## Brief:
Write out again, exactly as they stand, the line that includes "segurança nacional como" and all remaining lines of the entries.

## Saved data entries:
******************************
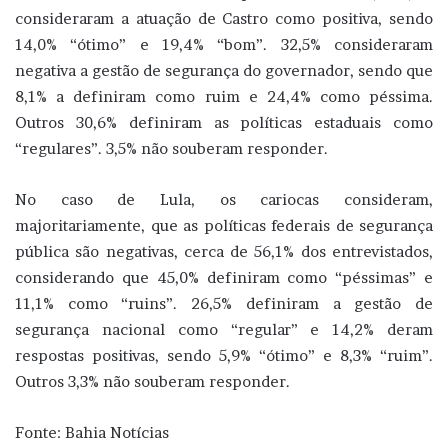
consideraram a atuação de Castro como positiva, sendo
14,0% “ótimo” e 19,4% “bom”. 32,5% consideraram
negativa a gestão de segurança do governador, sendo que
8,1% a definiram como ruim e 24,4% como péssima.
Outros 30,6% definiram as políticas estaduais como
“regulares”. 3,5% não souberam responder.
No caso de Lula, os cariocas consideram,
majoritariamente, que as políticas federais de segurança
pública são negativas, cerca de 56,1% dos entrevistados,
considerando que 45,0% definiram como “péssimas” e
11,1% como “ruins”. 26,5% definiram a gestão de
segurança nacional como “regular” e 14,2% deram
respostas positivas, sendo 5,9% “ótimo” e 8,3% “ruim”.
Outros 3,3% não souberam responder.
Fonte: Bahia Notícias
******************************
## The completed task:
segurança nacional como “regular” e 14,2% deram
respostas positivas, sendo 5,9% “ótimo” e 8,3% “ruim”.
Outros 3,3% não souberam responder.
Fonte: Bahia Notícias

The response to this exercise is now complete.